Reading text
Many people do seem to think of America as the new Israel, the Promised Land, partly of course because of the fact that New England, at least, was settled by people seeking freedom, Not only religious freedom, but the chance to build a whole new society, one based on Biblical principles. The Puritans who settled in New England had a vision of a City on a Hill, one whose light would be seen by all nations, living out Jesus’ words to the disciples:
You are the light of the world. A city built on a hill cannot be hid. No one after lighting a lamp puts it under the bushel basket, but on the lampstand, and it gives light to all in the house. In the same way, let your light shine before others, so that they may see your good works and give glory to your Father in heaven. [Mt 5:14-16]
And if that is the case, if America really was supposed to be a new Israel, then Moses’ words to the Israelites are even more to the point as we look back at where we’ve come from, and forward to where we’re going. Now, I do not think that America is the new Israel; the new Israel is the church of Jesus Christ. But America was founded on Christian principles, and the freedom we enjoy is a gift from God. Patrick Henry - remember the great orator who preferred liberty to life? - said, “It cannot be emphasized too strongly or too often that this great nation was founded not by religionists, but by Christians: Not on religions, but on the Gospel of Jesus Christ.” When we forget who it was who gave us our freedom, we start down the road to a new kind of slavery.
Remember where they were, those first Israelites, when Moses was speaking these words? I think of the whole book of Deuteronomy as Moses’ final sermon series on their wilderness experience to prepare them for their entry into the promised land. God had freed them from slavery and oppression under the Egyptians, given them the law, defeated innumerable enemies, fed them in the wilderness - and yet their record wasn’t anything to write home about. Every time things didn’t go just the way they wanted it to, they started complaining and wanted to turn back:
The rabble among them had a strong craving; and the Israelites also wept again, and said, “If only we had meat to eat! We remember the fish we used to eat in Egypt for nothing, the cucumbers, the melons, the leeks, the onions, and the garlic; but now our strength is dried up, and there is nothing at all but this manna to look at." [Num 11:4-6]
They were free, but it wasn’t what these former slaves, newly freed and uneducated in self-government, had expected. The escaping tribes weren’t much like the rowdy and self-willed sons of Jacob who had gone down to Egypt ten generations before; they had grown soft. Even when Pharaoh started killing off their firstborn, did anyone notice that they never appeared to have thought either of rebelling or pulling up stakes and returning to where their ancestors had come from? They were used to having someone else tell them what to do and where to go, used to having someone else be responsible for the condition of their lives, used to having someone to blame when things went wrong. And so they blamed Moses. They were really rebelling against God, of course, but Moses was a softer target. The non-Levite tribes targeted Moses again later on, because they were jealous of the status he and his brother Aaron had in terms of access to God, conveniently forgetting two things: one, that Moses and Aaron had earned their places, and two, that being in charge meant more work, more responsibility, more risk, not less.

Supplied entries
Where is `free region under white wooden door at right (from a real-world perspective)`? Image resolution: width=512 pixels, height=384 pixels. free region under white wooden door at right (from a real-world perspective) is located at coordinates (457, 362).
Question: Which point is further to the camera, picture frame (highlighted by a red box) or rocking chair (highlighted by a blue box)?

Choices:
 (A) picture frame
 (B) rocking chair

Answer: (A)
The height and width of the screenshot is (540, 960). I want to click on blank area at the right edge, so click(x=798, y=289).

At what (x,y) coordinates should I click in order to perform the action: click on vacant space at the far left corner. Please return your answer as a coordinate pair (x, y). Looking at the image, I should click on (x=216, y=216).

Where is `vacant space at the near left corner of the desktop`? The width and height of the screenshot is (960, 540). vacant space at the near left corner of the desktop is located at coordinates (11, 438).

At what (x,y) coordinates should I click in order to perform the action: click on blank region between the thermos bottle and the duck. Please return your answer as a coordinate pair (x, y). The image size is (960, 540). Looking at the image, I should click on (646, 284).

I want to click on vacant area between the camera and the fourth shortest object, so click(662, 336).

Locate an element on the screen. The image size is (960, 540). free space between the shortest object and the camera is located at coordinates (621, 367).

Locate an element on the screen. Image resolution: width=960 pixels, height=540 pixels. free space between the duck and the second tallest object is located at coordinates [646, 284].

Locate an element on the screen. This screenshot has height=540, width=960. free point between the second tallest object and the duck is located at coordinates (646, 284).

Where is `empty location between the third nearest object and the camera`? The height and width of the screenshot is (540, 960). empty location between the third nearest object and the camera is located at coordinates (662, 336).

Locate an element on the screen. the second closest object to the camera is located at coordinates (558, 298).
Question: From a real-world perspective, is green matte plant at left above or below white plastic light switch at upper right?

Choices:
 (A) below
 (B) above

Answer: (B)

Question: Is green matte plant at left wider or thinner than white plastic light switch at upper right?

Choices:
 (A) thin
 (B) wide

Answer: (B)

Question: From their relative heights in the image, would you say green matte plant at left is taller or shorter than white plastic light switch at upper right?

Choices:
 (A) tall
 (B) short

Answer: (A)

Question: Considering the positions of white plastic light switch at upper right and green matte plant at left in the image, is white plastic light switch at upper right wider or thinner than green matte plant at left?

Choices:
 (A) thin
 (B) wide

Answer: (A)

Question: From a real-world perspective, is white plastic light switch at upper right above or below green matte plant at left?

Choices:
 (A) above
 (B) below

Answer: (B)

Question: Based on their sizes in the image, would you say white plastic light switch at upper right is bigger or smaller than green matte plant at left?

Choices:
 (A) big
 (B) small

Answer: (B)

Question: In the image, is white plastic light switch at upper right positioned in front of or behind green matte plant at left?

Task to carry out
In the text on America as a new Israel, list every food the Israelites say they remember eating in Egypt.

Completed task
Fish, cucumbers, melons, leeks, onions, and garlic.